Николай Кораблев понял, что сказанное адресуется к нему и это сказанное можно перевести так: «И чего, дескать, вы лезете не в свои дела: строите моторы, ну и стройте, а философия вам недоступна». Поняв так слова Троекратова, он прикусил нижнюю губу и резко сказал:
А вы не объявляйте монополию на Гегеля.
— Ишь, ишь! — подхватил Анатолий Васильевич. — «Монополию». Действительно.
— А я и не объявляю, — уклонился Троекратов, в то же время думая: «А ему палец в рот не клади», — и вслух: — Я только полагаю, что нельзя сбрасывать со счетов немецкую философию, тем более Гегеля.

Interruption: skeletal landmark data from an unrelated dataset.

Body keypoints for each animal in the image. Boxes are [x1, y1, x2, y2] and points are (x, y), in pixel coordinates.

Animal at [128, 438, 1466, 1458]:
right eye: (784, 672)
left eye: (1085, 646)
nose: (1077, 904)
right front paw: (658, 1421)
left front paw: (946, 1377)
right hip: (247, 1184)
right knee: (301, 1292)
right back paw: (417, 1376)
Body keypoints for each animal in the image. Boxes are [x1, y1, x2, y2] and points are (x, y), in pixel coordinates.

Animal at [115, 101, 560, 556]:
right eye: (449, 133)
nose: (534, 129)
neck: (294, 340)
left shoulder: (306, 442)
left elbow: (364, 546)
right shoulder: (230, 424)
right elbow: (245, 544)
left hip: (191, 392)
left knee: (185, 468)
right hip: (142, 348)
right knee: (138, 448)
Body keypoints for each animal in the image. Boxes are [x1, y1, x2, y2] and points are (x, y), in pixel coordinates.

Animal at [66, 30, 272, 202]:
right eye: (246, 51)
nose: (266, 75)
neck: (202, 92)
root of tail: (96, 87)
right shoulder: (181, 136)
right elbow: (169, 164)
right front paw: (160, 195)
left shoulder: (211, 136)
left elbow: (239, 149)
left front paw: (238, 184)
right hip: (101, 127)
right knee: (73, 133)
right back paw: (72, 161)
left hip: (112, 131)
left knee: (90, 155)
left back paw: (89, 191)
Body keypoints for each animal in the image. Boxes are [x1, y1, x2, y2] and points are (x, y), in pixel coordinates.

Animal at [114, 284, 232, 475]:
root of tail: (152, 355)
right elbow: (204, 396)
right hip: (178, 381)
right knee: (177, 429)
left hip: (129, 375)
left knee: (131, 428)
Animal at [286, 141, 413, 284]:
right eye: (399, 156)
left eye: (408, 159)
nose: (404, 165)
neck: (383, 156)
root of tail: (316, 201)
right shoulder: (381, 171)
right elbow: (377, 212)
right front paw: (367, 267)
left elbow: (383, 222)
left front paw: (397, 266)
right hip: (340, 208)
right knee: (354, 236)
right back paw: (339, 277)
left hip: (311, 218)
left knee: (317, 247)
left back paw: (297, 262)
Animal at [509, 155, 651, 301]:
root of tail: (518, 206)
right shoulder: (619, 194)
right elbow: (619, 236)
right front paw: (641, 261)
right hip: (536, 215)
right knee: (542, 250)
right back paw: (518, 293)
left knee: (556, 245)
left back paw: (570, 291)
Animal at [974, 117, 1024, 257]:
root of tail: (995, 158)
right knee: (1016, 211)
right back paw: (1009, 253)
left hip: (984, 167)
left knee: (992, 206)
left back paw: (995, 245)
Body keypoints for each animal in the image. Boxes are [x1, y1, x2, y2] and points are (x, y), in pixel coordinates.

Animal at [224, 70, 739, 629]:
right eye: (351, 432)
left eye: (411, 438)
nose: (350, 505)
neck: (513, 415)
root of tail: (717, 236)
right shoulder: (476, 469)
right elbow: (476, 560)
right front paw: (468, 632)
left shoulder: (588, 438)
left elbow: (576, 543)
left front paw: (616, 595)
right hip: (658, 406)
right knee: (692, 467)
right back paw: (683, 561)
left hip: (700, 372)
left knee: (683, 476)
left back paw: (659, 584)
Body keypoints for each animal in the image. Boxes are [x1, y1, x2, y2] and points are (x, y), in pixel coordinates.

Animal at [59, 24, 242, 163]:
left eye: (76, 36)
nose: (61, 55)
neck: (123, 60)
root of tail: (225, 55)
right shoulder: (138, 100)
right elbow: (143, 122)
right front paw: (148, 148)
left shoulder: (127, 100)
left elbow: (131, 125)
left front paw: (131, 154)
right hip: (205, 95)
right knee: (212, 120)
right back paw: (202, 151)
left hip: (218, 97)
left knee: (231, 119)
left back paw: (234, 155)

— А мы и не сбрасываем. Мы просто даем точную оценку, — еще резче проговорил Николай Кораблев, думая: «Ну, это тебе не военное дело, и тут ты меня голеньким не возьмешь».
— Я Гегеля не читал, — сказал Тощев и с силой ударил хлыстом по начищенному голенищу.
На слова Тощева никто не обратил внимания, только Троекратов украдкой косонул на него глазами и произнес:
— Нелегко разобраться в трудах гения.
— Да ведь, Николай Николаевич, понятие «гений» тоже изменилось. Наполеона считали и считают гением. Почему? Не потому ли, что он когда-то утопил в крови всю Европу? — в упор глядя на Троекратова, проговорил Николай Кораблев.
— У Наполеона есть чему поучиться, — вмешался Макар Петрович, постукивая костяшками пальцев по столу.
— В военном деле? А во имя чего?
— Во имя блага народа, Николай Степанович.
— Но ведь немецкие генералы тоже учатся у Наполеона военному делу. А во имя чего?
«Ох ты, как он поворачивает, — восхищенно подумал Анатолий Васильевич, любовно посматривая на Николая Кораблева, — оказывается, он не просто директор», — и вслух:
— А ну, давайте. Давайте, Николай Степанович. А то у нас тут полковник Троекратов действительно объявил монополию на Гегеля.
— Я понимаю, — смутясь от слов Анатолия Васильевича, продолжал Николай Кораблев, — я понимаю и целиком принимаю, что Маркс, Ленин — гениальные люди, или тот же Дарвин, или наш Павлов, или супруги Кюри, открывшие радий. Но Гегель? Почему Гегель гениален? Я никак не пойму. Может быть, потому, что он считал прусскую феодальную монархию последним и высшим этапом развития человеческого общества?